Aanvankelijk verliep Operatie Barbarossa succesvol voor de Duitsers. Ze vielen aan met een enorme kracht op 22 juni 1941 en behaalden snel overwinningen. Grote delen van het Westen van de Sovjet-Unie werden veroverd, en steden zoals Kiev werden ingepalmd. De operatie was echter ook zwaar en kostte veel manschappen aan beide kanten.
De gevolgen van Operatie Barbarossa waren enorm. De Sovjet-Unie leed zware verliezen, zowel in termen van mensenlevens als materieel. Steden werden verwoest en de invasie veroorzaakte grote ontberingen voor de bevolking. Ondanks de verliezen begon de Sovjet-Unie zich later te reorganiseren en beter te wapenen, wat uiteindelijk leidde tot een keerpunt in de oorlog.

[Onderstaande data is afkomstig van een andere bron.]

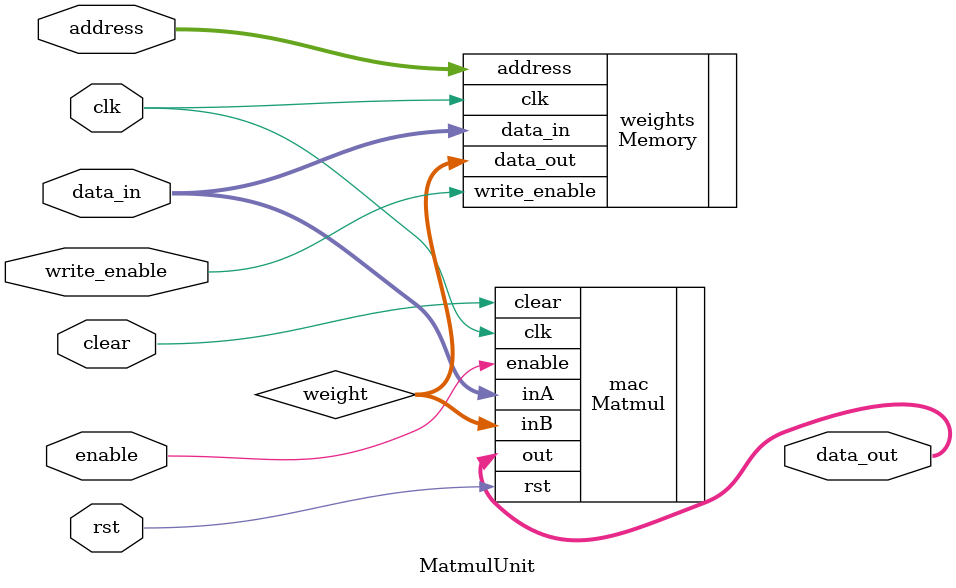
<source format=sv>
`timescale 1 ns / 1 ps

module MatmulUnit #(
    parameter integer DATA_WIDTH = 32,
    parameter integer BRAM_DEPTH = 256,
    parameter integer W_ADDR_BITS = $clog2(BRAM_DEPTH)
) (
    input clk,
    input rst,
    input clear,
    input enable,
    input write_enable,
    input [W_ADDR_BITS-1:0] address,
    input [DATA_WIDTH-1:0] data_in,
    output [DATA_WIDTH-1:0] data_out
);
    wire [DATA_WIDTH-1:0] weight;

    // Weight memory bank in BRAM
    Memory #(
        .WIDTH(DATA_WIDTH),
        .DEPTH(BRAM_DEPTH),
        .ADDRESS_WIDTH(W_ADDR_BITS)
    ) weights (
        .clk(clk),
        .write_enable(write_enable),
        .address(address),
        .data_in(data_in),
        .data_out(weight)
    );

    // MAC unit
    Matmul #(
        .DATA_WIDTH(DATA_WIDTH)
    ) mac (
        .clk(clk),
        .rst(rst),
        .enable(enable),
        .clear(clear),
        .inA(data_in),
        .inB(weight),
        .out(data_out)
    );
endmodule


</source>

Operatie Barbarossa had een grote invloed op de uitkomst van de Tweede Wereldoorlog. Hoewel het aanvankelijk leek dat Duitsland zou winnen, zorgde de zware tegenstand van de Sovjet-Unie en de bittere winter van 1941-1942 ervoor dat de Duitse strijdkrachten vast kwamen te zitten. Dit keerpunt leidde tot een reeks succesvolle tegenaanvallen door de Sovjets en hun uiteindelijke overwinning.
Belangrijke veldslagen tijdens Operatie Barbarossa zijn onder andere de Slag om Moskou, die plaatsvond van oktober 1941 tot januari 1942 en waarbij de Sovjets hun hoofdstad verdedigden tegen een felle Duitse aanval. Een andere cruciale veldslag was de Slag om Stalingrad (1942-1943), die uiteindelijk leidde tot een beslissende overwinning voor de Sovjet-Unie en het begin markeerde van de terugtocht van de Duitse troepen.